Explaining the difference
How do you explain this mindset to someone who’s stuck in the “free storage” worldview? Let’s look again at the two viewpoints:
- The developer’s line of reasoning was “I can get more capacity for the same storage, so I should.”
- A better train of thought is “this data needs 5 bytes no matter what, so the unneeded extra storage is valueless, but the extra documentation provided by the smaller precision is valuable.”
In other words, one person thinks lack of control over data storage size makes the data storage capacity very important. The second person thinks the lack of control makes the data storage capacity irrelevant. I agree with the second person.
Notice the contrast between the technical and semantic factors. These two mindsets are in conflict. This is why I emphasized the need to temper the technical person’s mindset, because technical people concentrate on their areas of competence. It’s important to step back and take the technical blinders off, lest a sub-optimal choice look like the best thing.
How you approach it is up to you, but I might consider holding the unconscious decisions and gut feelings up in the light for conscious examination. I might also emphasize the value of the semantics. In the example I gave above, I simply emailed my thoughts to the DBAs, who agreed immediately and changed the column type to
DECIMAL(2, 1). Perhaps it can be that simple, perhaps not.
Define your own types
Many RDBMSs allow user-defined data types. At my current employer, I’ve never seen this facility used. I would love to see us start doing so, though. It would be very helpful to define types such as
TRACKINGCODE. I think user-defined types are just as important as roles (another thing we don’t use).
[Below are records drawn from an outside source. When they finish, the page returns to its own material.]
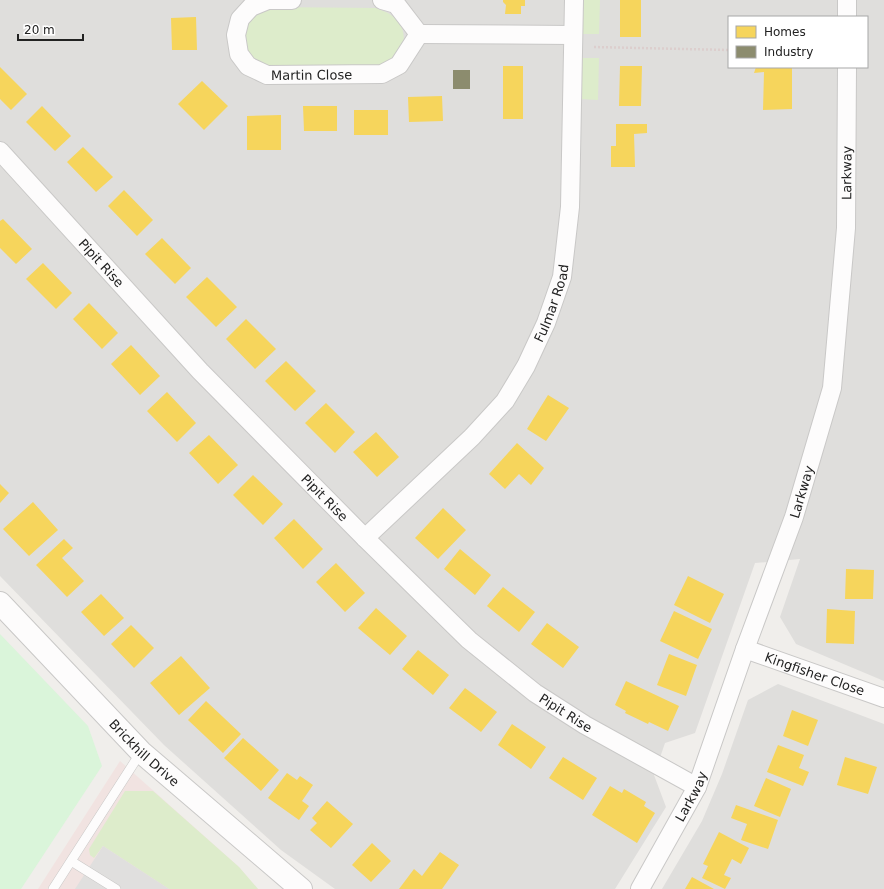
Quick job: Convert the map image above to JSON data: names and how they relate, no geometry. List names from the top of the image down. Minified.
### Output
{"streets":{"street":["Martin Close","Larkway","Pipit Rise","Fulmar Road","Kingfisher Close","Brickhill Drive"]},"crossings":[["Larkway","Pipit Rise"],["Larkway","Kingfisher Close"],["Pipit Rise","Fulmar Road"]],"legend":["Homes","Industry"],"scale_bar":"20 m"}
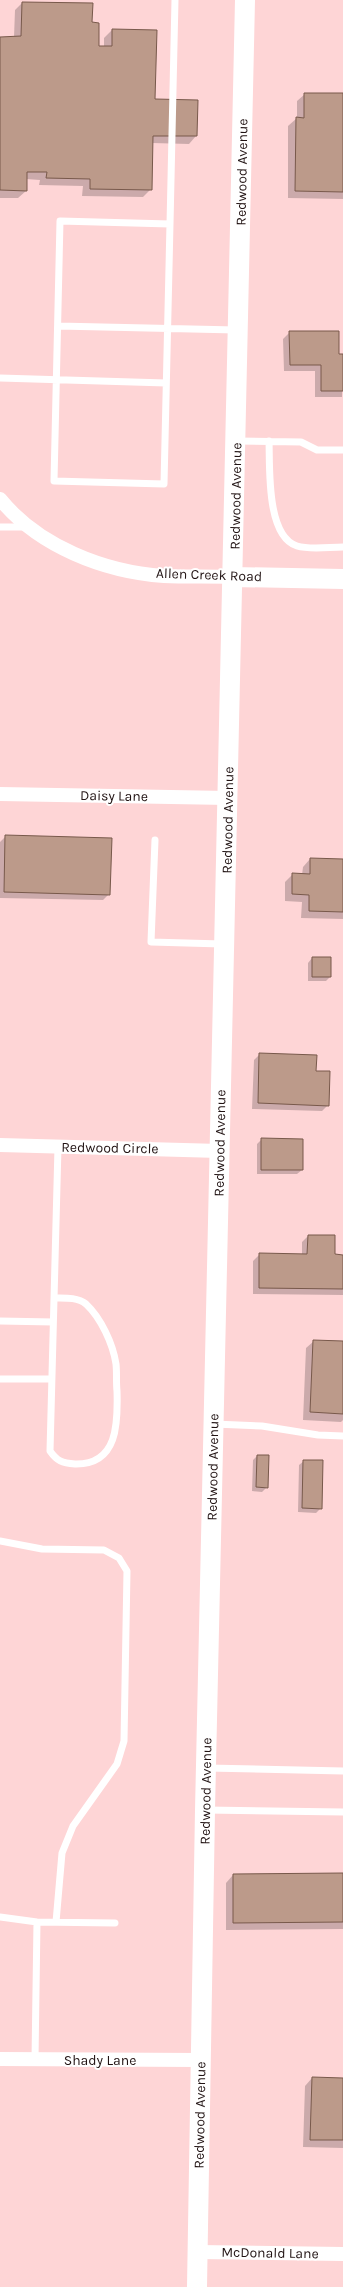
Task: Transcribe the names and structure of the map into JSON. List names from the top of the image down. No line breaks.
{"streets":{"main road":["Redwood Avenue","Allen Creek Road"],"street":["Daisy Lane","Redwood Circle","Shady Lane","McDonald Lane"]},"crossings":[["Redwood Avenue","Allen Creek Road"],["Redwood Avenue","Daisy Lane"],["Redwood Avenue","Redwood Circle"],["Redwood Avenue","Shady Lane"],["Redwood Avenue","McDonald Lane"]]}
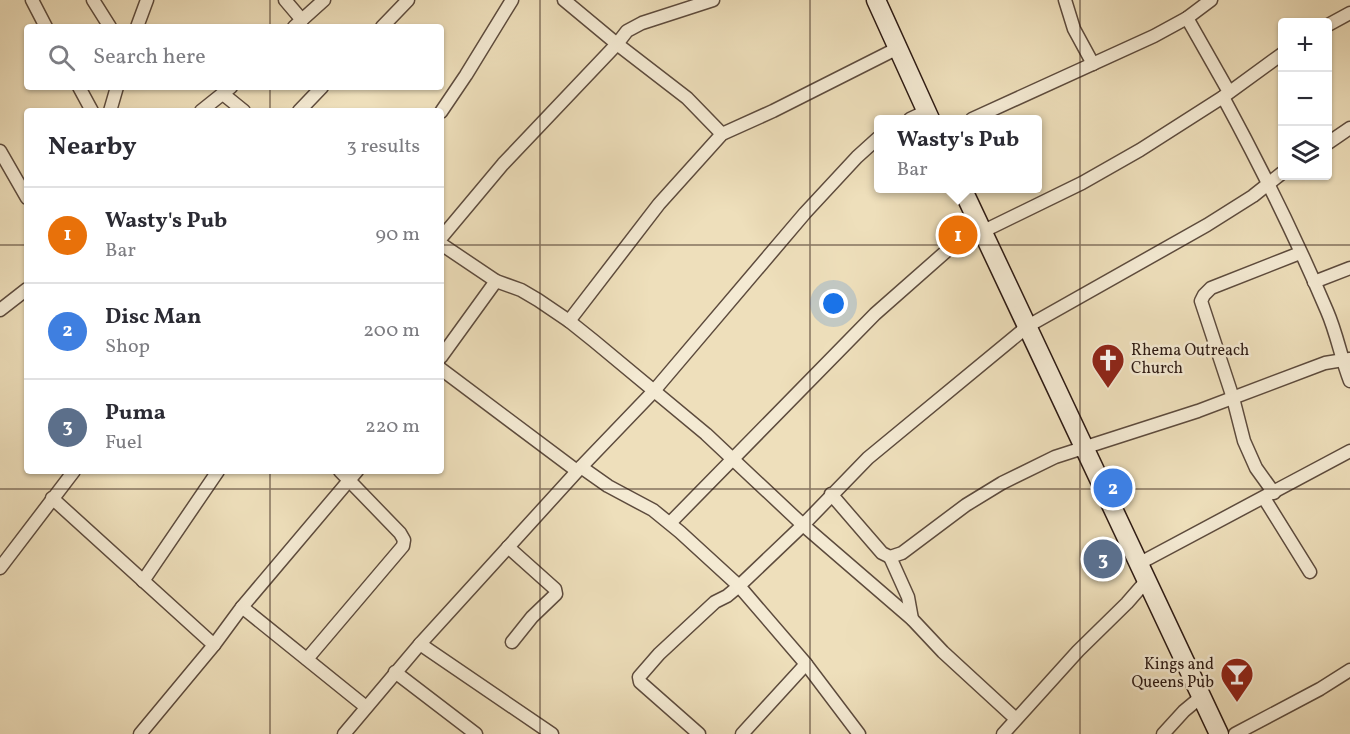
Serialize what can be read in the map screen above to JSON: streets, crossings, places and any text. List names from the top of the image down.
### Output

User-defined types do bring their own challenges; they require more work, may have technical ramifications (how the RDBMS handles the type across databases or servers where it may not be defined), might cause extra bureaucracy, and there are external factors to think about—educating a consultant who may need to work with the data, for example. Standard tools and code libraries may not be aware of them, too—for example, the .NET SqlClient classes. I think user-defined types are worth considering, but of course that’s a decision that must be weighed carefully.
The moral of the story
The moral of the story is “think carefully.” Now, if only I were better at that myself! The other moral, of course, is “have fun.”